Momtchil Milanov, Le Ministère des rêves, traduit du bulgare par Marie Vrinat, Les Argonautes, 22/08/25, 224 pages, 21€

Il est des œuvres qui, au-delà du récit, érigent une architecture sensible où viennent s’abriter les échos d’une époque et les murmures de l’âme humaine. Le Ministère des Rêves de Momtchil Milanov, porté par la traduction d’une finesse remarquable de Marie Vrinat, appartient à cette lignée de romans qui transfigurent le réel pour en révéler la vérité la plus secrète. En orchestrant la rencontre entre la poésie insoumise de l’enfance et la mécanique d’un monde qui se délite, l’auteur bulgare compose une fable politique et existentielle d’une puissance d’évocation rare, un chant de résilience qui s’inscrit dans l’intime du lecteur.
Le roman ancre son récit dans la ville fictive de Graystadt, cité mélancolique dont le ciel bas et les toits de zinc composent le décor d’une Europe centrale ou orientale hantée par ses fantômes. Dans cette atmosphère sourde, où les pénuries matérielles le disputent à l’angoisse collective, grandit le jeune Stern, un garçon à l’imagination vive. Il est le point de focale sensible à travers lequel se réfracte la dislocation de deux mondes : celui de l’intime, incarné par la relation disjointe de ses parents – un père diplomate, absorbé par les rouages d’un État énigmatique, et une mère artiste, évanescente, réfugiée dans les limbes de sa propre intériorité – et celui du dehors, où une menace insidieuse prend forme. L’arrivée du mystérieux baron Noulde à bord de son dirigeable, l’omniprésence des « bicéphales », ces agents d’un pouvoir sans visage, et la propagation d’un brouillard qui altère les songes installent une tyrannie d’un genre nouveau, une tyrannie qui ambitionne de coloniser l’ultime territoire de la liberté : l’imaginaire.

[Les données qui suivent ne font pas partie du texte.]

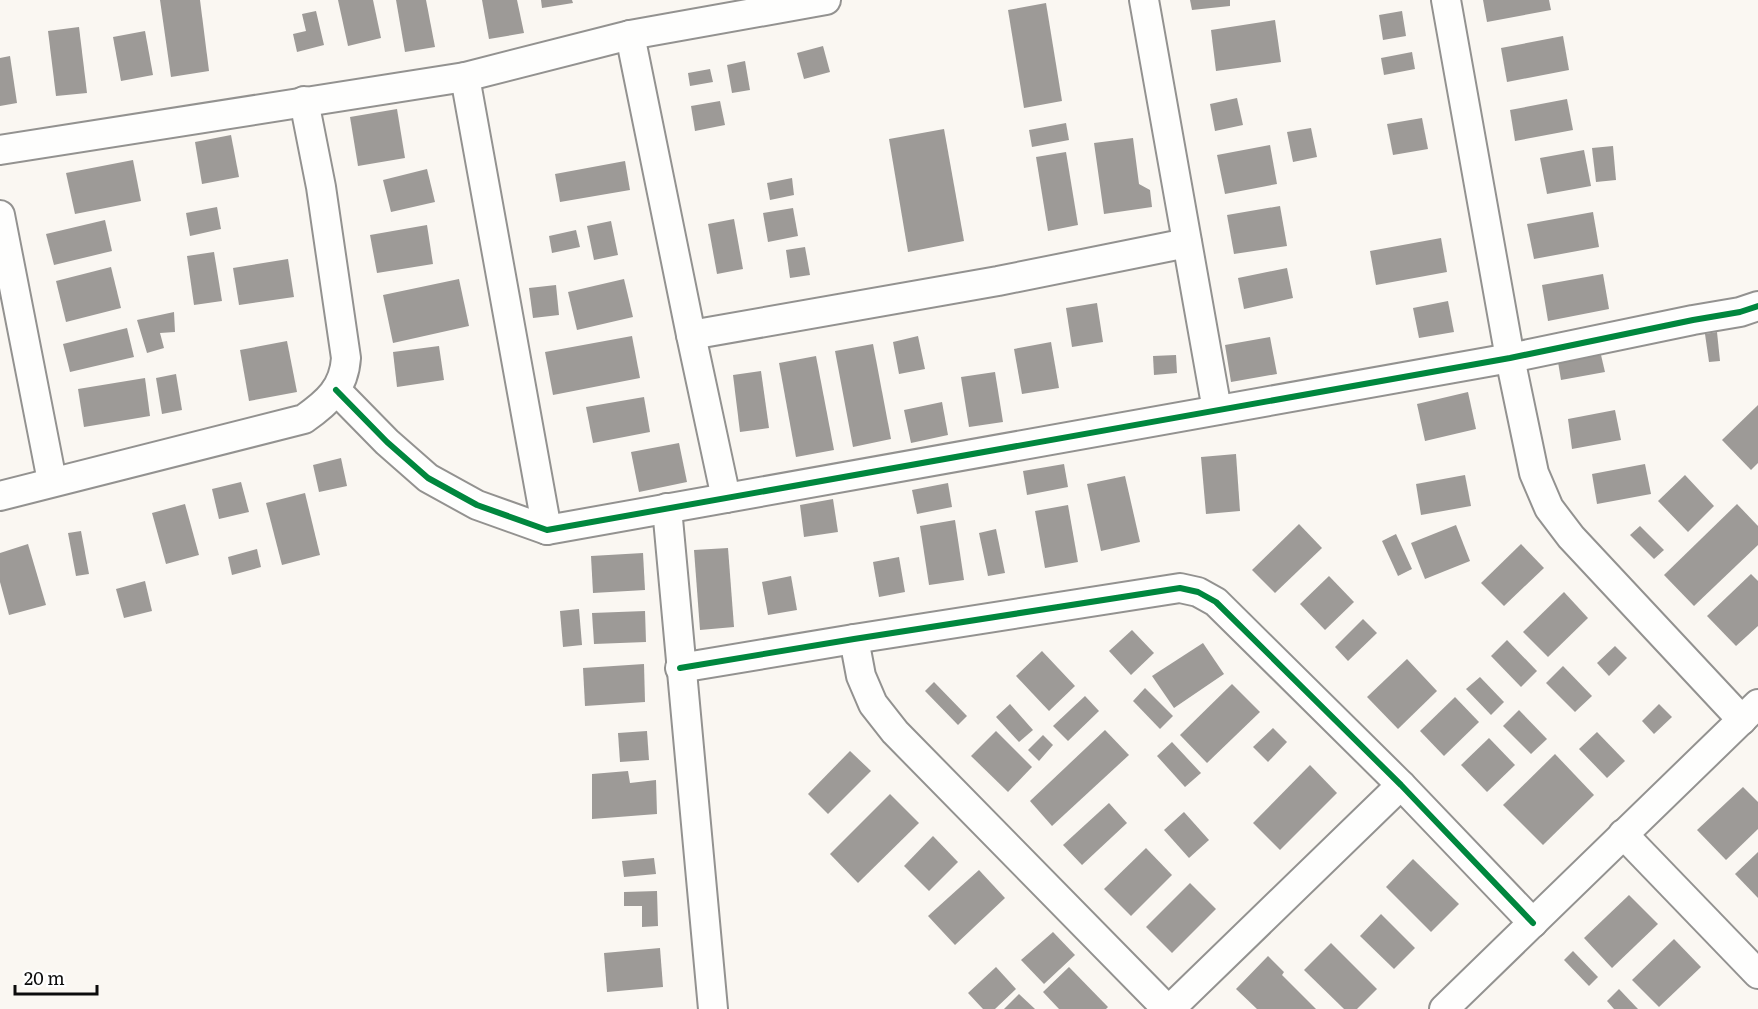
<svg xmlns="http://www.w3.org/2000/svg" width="1758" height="1009" font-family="Literata,serif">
  <rect width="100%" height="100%" fill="#faf7f2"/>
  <g fill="#9d9a97">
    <polygon points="160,0 200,0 209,71 171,77"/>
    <polygon points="338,0 373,0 381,38 348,46"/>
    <polygon points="396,0 426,0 435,47 405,52"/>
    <polygon points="482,0 517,0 524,33 489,39"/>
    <polygon points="541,0 572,0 573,3 542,8"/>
    <polygon points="1190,0 1230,0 1230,6 1192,10"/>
    <polygon points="1483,0 1549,0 1551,10 1487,22"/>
    <polygon points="1046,3 1062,101 1024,108 1008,10"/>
    <polygon points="316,11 324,45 297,52 293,34 306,31 302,14"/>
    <polygon points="1402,11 1406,36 1383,40 1379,15"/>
    <polygon points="1275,20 1281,62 1216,71 1211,30"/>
    <polygon points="79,27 87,93 56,96 48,31"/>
    <polygon points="145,31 153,75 121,81 113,37"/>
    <polygon points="1563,36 1569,70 1507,82 1501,48"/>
    <polygon points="823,46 830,72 804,79 797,53"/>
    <polygon points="1412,52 1415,69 1384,75 1381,58"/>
    <polygon points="10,56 17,103 0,106 0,58"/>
    <polygon points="745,61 750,90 732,93 727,65"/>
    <polygon points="710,69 713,82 690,86 688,73"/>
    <polygon points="1237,98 1243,125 1215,131 1210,104"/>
    <polygon points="1567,99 1573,130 1515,141 1510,110"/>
    <polygon points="720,101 725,125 695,131 691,106"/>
    <polygon points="397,109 405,158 358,166 350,117"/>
    <polygon points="1422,118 1428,149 1393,155 1387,124"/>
    <polygon points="1066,123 1069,140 1032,147 1029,130"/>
    <polygon points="1311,128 1317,157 1293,162 1287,132"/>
    <polygon points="944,129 964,241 908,252 889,139"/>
    <polygon points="231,135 239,177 202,184 195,142"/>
    <polygon points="1133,138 1139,184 1150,190 1152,207 1104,214 1094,143"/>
    <polygon points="1270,145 1277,184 1225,194 1217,155"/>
    <polygon points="1613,146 1616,180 1596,182 1592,148"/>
    <polygon points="1584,150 1591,186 1547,194 1540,158"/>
    <polygon points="1066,152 1078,225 1048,231 1036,157"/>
    <polygon points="133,160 141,201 75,214 66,173"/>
    <polygon points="625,161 630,190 560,202 555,174"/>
    <polygon points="427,169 435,202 391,212 383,180"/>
    <polygon points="792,178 794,195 770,200 767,183"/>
    <polygon points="1280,206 1287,246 1234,254 1227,215"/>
    <polygon points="217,207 221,229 190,236 186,213"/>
    <polygon points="793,208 798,236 768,242 763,213"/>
    <polygon points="1593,212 1599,247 1534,259 1527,224"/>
    <polygon points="734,219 743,269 717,274 708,224"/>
    <polygon points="105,220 112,251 54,265 46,234"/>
    <polygon points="611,221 618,255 594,260 587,226"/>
    <polygon points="427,225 433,264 377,273 370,235"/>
    <polygon points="576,230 580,247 552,253 549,236"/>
    <polygon points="1441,238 1447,272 1376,285 1370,251"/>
    <polygon points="805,247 810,275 790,278 786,250"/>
    <polygon points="214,252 222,301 194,305 187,256"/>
    <polygon points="288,259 294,297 239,305 233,268"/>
    <polygon points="111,267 121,308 66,322 56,281"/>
    <polygon points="1287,268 1293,298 1244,309 1238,278"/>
    <polygon points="1603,274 1609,309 1548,321 1542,285"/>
    <polygon points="459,279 469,326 393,343 383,295"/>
    <polygon points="624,279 633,317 577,330 568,292"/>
    <polygon points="556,285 559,315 533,318 529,288"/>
    <polygon points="1448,301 1454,332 1419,338 1413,308"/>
    <polygon points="1097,303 1103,342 1072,347 1066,308"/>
    <polygon points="174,312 175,332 160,333 164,348 147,353 137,320"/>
    <polygon points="127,328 134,357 70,372 63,344"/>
    <polygon points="1717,332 1720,361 1709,362 1705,334"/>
    <polygon points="632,336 640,378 553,395 545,352"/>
    <polygon points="918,336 925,369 899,374 893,342"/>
    <polygon points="1270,337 1277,374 1231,382 1225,345"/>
    <polygon points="287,341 297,392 249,401 240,350"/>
    <polygon points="1051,342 1059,388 1022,394 1014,349"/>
    <polygon points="873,344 891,439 853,447 835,351"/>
    <polygon points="439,346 444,380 397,387 393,352"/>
    <polygon points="1176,355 1177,373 1154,375 1153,356"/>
    <polygon points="1601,355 1605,372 1561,380 1558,362"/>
    <polygon points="816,356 834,450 796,457 779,363"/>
    <polygon points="761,371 769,428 740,432 733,375"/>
    <polygon points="995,372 1003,422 969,427 961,377"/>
    <polygon points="176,374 182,410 162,414 156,378"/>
    <polygon points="145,378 150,416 84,427 78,389"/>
    <polygon points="1468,392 1476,429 1425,441 1417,404"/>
    <polygon points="644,397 650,432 593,443 586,407"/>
    <polygon points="942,402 948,435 911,443 904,410"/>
    <polygon points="1758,405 1758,463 1751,470 1722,440"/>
    <polygon points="1615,410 1621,440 1572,449 1568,419"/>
    <polygon points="679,443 687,482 639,492 631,452"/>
    <polygon points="1236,454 1240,511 1206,514 1201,457"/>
    <polygon points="341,458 347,486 319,492 313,465"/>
    <polygon points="1064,464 1068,487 1027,495 1023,471"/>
    <polygon points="1645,464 1651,494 1597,504 1592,474"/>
    <polygon points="1465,475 1471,506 1421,515 1416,484"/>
    <polygon points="1685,475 1714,506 1688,532 1658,501"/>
    <polygon points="1125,476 1140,542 1101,551 1087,484"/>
    <polygon points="241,482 249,512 219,519 212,489"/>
    <polygon points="948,483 952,507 917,514 912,490"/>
    <polygon points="305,493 320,555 282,565 266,503"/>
    <polygon points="833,499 838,532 804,537 800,505"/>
    <polygon points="185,504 199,555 166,564 152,513"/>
    <polygon points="1737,504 1758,526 1758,545 1694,606 1664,575"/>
    <polygon points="1068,505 1078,562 1045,568 1035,511"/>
    <polygon points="955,520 964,580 929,585 920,526"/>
    <polygon points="1299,524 1322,548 1275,593 1252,570"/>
    <polygon points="1456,525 1470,561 1425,579 1411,543"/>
    <polygon points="1640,526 1664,550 1654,559 1630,535"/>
    <polygon points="996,529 1005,573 988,576 979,533"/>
    <polygon points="81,531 89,574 76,576 68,533"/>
    <polygon points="1396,534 1412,569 1398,576 1382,541"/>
    <polygon points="28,544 46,605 9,615 0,582 0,553"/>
    <polygon points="1521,544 1544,568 1504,606 1481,583"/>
    <polygon points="728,548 734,627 700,630 694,550"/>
    <polygon points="257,549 261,567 232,575 228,557"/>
    <polygon points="643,553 645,590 593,593 591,556"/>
    <polygon points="899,557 905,592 879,597 873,562"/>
    <polygon points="1751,574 1758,581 1758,626 1736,646 1707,616"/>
    <polygon points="791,576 797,610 768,615 762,582"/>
    <polygon points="1329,576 1354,602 1325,630 1300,604"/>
    <polygon points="145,581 152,611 124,618 116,589"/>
    <polygon points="1564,592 1588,618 1548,657 1523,632"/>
    <polygon points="579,609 582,645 563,647 560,611"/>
    <polygon points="645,611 646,642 594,644 592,613"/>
    <polygon points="1363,619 1377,633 1348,661 1335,647"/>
    <polygon points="1132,630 1154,653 1131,675 1109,651"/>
    <polygon points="1507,640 1537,671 1521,687 1491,656"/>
    <polygon points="1203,643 1224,674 1174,708 1152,676"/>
    <polygon points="1615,646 1627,658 1609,676 1597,663"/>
    <polygon points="1042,651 1075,686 1049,711 1016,676"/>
    <polygon points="1407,659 1437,691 1398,729 1367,697"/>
    <polygon points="644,664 645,702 585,706 583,668"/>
    <polygon points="1563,666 1592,696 1575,712 1546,683"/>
    <polygon points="1480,677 1504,702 1491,715 1466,689"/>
    <polygon points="934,682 967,716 958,725 925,691"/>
    <polygon points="1232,684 1260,712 1207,763 1180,735"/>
    <polygon points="1145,688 1173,716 1160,729 1133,701"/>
    <polygon points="1085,696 1099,711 1068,741 1053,726"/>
    <polygon points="1455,697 1479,722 1444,756 1420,731"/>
    <polygon points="1010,704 1033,730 1019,742 996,717"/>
    <polygon points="1659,704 1672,717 1654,734 1642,721"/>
    <polygon points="1519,710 1547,739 1531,754 1503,726"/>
    <polygon points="1273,728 1287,742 1268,762 1253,747"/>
    <polygon points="1105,730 1129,755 1052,826 1030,801"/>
    <polygon points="647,731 649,760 620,762 618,733"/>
    <polygon points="996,731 1032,767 1008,792 971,756"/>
    <polygon points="1597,732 1625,761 1607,778 1579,749"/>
    <polygon points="1043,735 1053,745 1039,761 1028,750"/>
    <polygon points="1489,738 1515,765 1487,792 1461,765"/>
    <polygon points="1172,742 1201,773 1185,787 1157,756"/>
    <polygon points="850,751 871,771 828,814 808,794"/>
    <polygon points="1555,754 1594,795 1543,845 1503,805"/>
    <polygon points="1310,765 1337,793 1280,850 1253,823"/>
    <polygon points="628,771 630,783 656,780 657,814 592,819 592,774"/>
    <polygon points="1743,787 1758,802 1758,829 1726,860 1697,830"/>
    <polygon points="890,794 919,823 858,883 830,854"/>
    <polygon points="1109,803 1127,823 1082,865 1063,845"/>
    <polygon points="1184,812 1209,840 1189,858 1164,830"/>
    <polygon points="933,836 958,862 929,891 904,866"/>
    <polygon points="1146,848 1172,875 1131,916 1104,889"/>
    <polygon points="1758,852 1758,898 1735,874"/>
    <polygon points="654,858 656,874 624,877 622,861"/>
    <polygon points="1413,859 1459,904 1431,932 1386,887"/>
    <polygon points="979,870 1005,898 955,945 928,916"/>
    <polygon points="1190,883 1216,909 1172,953 1146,927"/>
    <polygon points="657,891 658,926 642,927 642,906 624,906 624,892"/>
    <polygon points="1629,895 1658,924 1612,968 1584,938"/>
    <polygon points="1381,914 1415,948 1394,969 1360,936"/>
    <polygon points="1053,932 1075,955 1044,984 1021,960"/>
    <polygon points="1674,939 1701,967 1659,1007 1632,980"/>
    <polygon points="1331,943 1377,989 1357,1009 1344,1009 1304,970"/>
    <polygon points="660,948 663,987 607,992 604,953"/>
    <polygon points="1573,951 1598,977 1589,986 1564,960"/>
    <polygon points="1268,956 1284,972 1282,975 1316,1009 1257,1009 1236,989"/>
    <polygon points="996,967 1016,989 995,1009 983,1009 968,993"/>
    <polygon points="1069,967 1108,1007 1106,1009 1059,1009 1043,992"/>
    <polygon points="1619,989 1638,1009 1614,1009 1607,1001"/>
    <polygon points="1019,994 1035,1009 1004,1009"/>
  </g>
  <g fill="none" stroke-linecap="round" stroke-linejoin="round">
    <defs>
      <g id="minor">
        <polyline points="1144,0 1217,410"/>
        <polyline points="1446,0 1510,358 1534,473 1549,508 1571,537 1742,720"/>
        <polyline points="630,35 691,335 726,498"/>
        <polyline points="465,77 547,530"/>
        <polyline points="0,150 465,77 630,35 826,0"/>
        <polyline points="0,215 52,481"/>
        <polyline points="691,335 998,281 1187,243"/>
        <polyline points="336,390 387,442 428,478 477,505 547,530 1510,358 1693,320 1740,312 1758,306"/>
        <path d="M0 496 304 419C328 402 344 388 346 358L321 187 304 101"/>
        <polyline points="667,508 713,1009"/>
        <polyline points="854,639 861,676 873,704 895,732 1167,1009"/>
        <polyline points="680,668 854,639 1180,588 1198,592 1216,602 1401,785 1533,923"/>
        <polyline points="1623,834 1758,974"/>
        <polyline points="1170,1009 1401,785"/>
        <polyline points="1444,1009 1758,704"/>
      </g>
    </defs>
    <use href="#minor" stroke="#939290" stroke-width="32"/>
    <use href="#minor" stroke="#fefefd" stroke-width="28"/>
    <defs>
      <g id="cycleway">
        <polyline points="336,390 387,442 428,478 477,505 547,530 1510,358 1693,320 1740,312 1758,306"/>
        <polyline points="680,668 854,639 1180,588 1198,592 1216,602 1401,785 1533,923"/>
      </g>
    </defs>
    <use href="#cycleway" stroke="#fff" stroke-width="10"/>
    <use href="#cycleway" stroke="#00873e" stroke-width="6"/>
  </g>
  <path d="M15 985v9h82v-9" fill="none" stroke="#0c0c0c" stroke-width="3"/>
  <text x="24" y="985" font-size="18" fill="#0c0c0c" stroke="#ffffff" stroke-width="4.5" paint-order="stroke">20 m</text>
</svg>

Momtchil Milanov déploie une prose ample et sinueuse, dont le rythme épouse les méandres de la conscience enfantine. La langue, ciselée et poétique, transforme la grisaille de Graystadt en un théâtre d’ombres où chaque détail du quotidien devient le signe d’une réalité parallèle, plus vaste et plus signifiante. La narration chorégraphie avec une grâce singulière l’alternance entre la chronique familiale et l’irruption du merveilleux, jusqu’à ce que le récit glisse subtilement vers une voix seconde, mémoire postérieure des événements, qui transforme la fable en acte de transmission. L’auteur tisse ainsi une polyphonie subtile où le langage administratif du pouvoir se heurte à la logique fantastique de l’enfance. C’est dans cet interstice que le roman révèle sa puissance, en montrant comment l’imaginaire, loin d’être une simple évasion, constitue un acte de connaissance et de résistance. Le Ministère des Rêves, cette administration secrète et burlesque, devient alors le bastion de cette résistance poétique.

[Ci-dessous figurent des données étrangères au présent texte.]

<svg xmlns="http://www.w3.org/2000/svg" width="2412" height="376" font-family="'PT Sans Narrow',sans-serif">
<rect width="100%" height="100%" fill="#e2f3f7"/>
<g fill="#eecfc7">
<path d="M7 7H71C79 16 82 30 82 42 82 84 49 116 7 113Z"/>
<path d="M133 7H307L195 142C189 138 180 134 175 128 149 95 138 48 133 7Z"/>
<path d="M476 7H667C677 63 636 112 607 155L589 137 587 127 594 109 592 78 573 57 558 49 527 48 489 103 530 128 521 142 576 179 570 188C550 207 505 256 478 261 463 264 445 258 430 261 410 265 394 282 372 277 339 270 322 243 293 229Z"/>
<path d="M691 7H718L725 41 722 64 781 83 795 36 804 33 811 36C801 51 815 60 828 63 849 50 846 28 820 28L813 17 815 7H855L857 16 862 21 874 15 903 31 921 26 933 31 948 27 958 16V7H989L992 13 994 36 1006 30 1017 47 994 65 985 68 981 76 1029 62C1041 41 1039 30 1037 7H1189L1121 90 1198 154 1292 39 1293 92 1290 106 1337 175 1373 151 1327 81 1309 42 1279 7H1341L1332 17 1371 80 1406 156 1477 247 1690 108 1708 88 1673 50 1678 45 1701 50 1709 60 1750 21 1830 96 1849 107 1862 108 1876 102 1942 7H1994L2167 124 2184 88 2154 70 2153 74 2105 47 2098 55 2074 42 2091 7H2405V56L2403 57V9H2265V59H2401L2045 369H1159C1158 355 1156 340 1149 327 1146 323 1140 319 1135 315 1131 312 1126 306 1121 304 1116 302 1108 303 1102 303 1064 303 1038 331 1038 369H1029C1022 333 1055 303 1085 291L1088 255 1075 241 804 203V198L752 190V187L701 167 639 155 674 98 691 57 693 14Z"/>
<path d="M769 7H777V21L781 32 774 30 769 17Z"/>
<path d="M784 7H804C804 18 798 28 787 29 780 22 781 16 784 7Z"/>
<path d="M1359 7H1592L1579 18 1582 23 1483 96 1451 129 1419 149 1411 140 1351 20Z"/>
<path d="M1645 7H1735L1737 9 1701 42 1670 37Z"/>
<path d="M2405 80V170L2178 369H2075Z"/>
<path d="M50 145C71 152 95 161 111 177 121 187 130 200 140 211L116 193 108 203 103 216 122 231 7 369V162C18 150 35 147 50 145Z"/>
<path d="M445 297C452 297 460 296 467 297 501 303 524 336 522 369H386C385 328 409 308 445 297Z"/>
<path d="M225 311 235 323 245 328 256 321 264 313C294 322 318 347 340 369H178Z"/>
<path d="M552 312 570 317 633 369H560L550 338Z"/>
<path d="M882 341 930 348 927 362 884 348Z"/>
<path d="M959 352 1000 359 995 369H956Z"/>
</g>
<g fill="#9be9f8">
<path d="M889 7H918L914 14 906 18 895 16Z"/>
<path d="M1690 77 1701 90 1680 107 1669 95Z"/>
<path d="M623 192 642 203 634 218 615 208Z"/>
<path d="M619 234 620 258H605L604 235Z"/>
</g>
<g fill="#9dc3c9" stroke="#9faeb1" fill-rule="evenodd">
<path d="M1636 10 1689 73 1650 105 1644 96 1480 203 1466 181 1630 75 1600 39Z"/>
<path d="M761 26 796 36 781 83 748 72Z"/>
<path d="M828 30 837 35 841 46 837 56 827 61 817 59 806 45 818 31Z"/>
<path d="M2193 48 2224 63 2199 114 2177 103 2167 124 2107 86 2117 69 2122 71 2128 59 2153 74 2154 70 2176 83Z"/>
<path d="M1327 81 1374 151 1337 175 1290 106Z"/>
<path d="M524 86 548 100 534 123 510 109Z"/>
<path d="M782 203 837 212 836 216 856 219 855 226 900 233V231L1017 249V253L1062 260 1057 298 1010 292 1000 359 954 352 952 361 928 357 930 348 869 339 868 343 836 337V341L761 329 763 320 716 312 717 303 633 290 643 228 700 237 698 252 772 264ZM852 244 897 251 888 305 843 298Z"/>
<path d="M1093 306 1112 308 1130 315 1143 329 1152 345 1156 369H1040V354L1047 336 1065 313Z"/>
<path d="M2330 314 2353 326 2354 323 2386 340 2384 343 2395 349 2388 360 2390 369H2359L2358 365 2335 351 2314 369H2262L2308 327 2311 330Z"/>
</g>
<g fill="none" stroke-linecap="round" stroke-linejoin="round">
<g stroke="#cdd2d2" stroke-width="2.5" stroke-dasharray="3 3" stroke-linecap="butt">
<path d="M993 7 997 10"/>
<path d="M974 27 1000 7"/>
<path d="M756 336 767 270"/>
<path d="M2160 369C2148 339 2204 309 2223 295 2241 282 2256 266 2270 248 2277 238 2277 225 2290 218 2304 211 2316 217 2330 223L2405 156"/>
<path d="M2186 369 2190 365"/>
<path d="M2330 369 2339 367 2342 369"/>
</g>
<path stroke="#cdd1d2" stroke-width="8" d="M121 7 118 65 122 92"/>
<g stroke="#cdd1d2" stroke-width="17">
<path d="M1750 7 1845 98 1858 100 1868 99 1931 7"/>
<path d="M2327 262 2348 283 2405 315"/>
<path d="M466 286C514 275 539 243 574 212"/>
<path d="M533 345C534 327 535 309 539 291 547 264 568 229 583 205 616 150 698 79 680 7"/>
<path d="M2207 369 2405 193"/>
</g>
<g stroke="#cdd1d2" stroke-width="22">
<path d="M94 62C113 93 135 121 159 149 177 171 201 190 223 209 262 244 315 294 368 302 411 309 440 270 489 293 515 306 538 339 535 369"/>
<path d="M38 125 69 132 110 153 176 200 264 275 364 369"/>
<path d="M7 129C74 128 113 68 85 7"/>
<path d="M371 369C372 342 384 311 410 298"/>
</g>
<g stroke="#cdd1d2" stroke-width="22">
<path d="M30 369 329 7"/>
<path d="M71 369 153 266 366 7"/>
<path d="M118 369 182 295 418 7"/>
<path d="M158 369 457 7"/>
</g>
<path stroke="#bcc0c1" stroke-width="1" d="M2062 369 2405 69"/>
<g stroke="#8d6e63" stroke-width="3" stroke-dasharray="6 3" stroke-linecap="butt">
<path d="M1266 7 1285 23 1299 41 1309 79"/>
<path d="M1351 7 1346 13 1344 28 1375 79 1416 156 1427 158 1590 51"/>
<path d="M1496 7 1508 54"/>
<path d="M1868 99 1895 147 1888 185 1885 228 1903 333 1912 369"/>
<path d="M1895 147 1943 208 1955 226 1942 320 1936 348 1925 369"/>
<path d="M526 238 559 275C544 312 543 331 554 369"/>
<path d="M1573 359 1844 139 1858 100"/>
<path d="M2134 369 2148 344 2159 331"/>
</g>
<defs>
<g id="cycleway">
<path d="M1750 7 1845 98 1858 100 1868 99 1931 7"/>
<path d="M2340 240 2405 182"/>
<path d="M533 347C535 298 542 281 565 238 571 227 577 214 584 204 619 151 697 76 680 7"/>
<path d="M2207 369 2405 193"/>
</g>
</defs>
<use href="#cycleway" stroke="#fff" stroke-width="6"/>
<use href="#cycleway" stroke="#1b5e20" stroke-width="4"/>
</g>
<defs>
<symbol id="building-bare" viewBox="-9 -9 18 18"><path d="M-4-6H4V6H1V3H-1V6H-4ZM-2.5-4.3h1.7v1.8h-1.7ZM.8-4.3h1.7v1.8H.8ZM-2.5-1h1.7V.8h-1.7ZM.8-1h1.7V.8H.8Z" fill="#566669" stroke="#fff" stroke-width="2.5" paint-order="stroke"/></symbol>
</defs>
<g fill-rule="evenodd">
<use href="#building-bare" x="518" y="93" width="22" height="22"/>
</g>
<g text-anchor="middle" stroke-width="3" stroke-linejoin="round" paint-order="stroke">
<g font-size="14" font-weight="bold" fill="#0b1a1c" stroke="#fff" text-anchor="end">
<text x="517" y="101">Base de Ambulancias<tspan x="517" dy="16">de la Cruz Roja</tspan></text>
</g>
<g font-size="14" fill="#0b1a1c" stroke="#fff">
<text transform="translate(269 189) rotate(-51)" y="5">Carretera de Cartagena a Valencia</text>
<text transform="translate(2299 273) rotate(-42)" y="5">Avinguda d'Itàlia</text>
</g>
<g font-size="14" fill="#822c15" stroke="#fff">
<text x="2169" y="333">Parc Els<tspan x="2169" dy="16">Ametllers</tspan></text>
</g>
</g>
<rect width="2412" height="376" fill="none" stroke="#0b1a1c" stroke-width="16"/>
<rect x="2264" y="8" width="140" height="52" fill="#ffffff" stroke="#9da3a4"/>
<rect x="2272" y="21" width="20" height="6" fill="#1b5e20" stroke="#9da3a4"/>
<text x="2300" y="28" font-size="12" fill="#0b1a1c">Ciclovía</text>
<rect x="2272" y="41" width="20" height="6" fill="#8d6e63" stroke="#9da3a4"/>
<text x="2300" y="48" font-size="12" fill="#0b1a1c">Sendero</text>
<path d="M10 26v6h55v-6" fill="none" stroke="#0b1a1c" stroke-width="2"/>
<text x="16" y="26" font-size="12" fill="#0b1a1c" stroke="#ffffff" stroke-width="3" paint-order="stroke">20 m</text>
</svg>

Au cœur de cette œuvre foisonnante, la portée symbolique se déploie avec une intelligence profonde. Le Ministère des Rêves explore la manière dont les régimes autoritaires cherchent à s’emparer des esprits en manipulant le récit collectif. La fabrique de rêves du baron Noulde, ce bienfaiteur à l’éloquence redoutable, incarne cette utopie perverse d’un bonheur standardisé, d’une imagination sous contrôle, résumée par sa propre formule : « Nous sommes ce que nous rêvons ». Face à cela, le roman érige la figure de l’enfant en gardien de la vérité sensible. Stern, par sa capacité à croire et à tisser des liens invisibles entre les êtres, incarne la fragilité et la force de ce qui, en nous, refuse de se soumettre. L’œuvre se lit alors comme une poignante exploration de la perte – celle de l’innocence, d’un parent, d’une époque – et sur le rôle vital de la mémoire, qu’elle soit familiale ou politique, dans la reconstruction de soi. Momtchil Milanov, dont la trajectoire est imprégnée des soubresauts de l’histoire bulgare, inscrit son récit dans la grande tradition de la littérature d’Europe centrale qui a toujours su dire l’indicible à travers la fable et l’allégorie.
Le Ministère des Rêves est ce que l’on pourrait appeler un « roman-monde », une œuvre généreuse qui engage le lecteur dans une traversée intime et universelle. Le roman s’achève sur un renversement ironique, qui redonne à la littérature son rôle de témoin fragile et tenace du rêve commun. Momtchil Milanov nous rappelle que la littérature est peut-être cette institution clandestine, ce ministère secret où se préserve ce qui nous rend irréductiblement humains. Il nous offre un livre qui, bien après avoir été refermé, continue de déployer ses paysages en nous, comme un appel à veiller sur la part la plus précieuse de nous-mêmes : notre capacité à rêver le monde, pour mieux le réenchanter.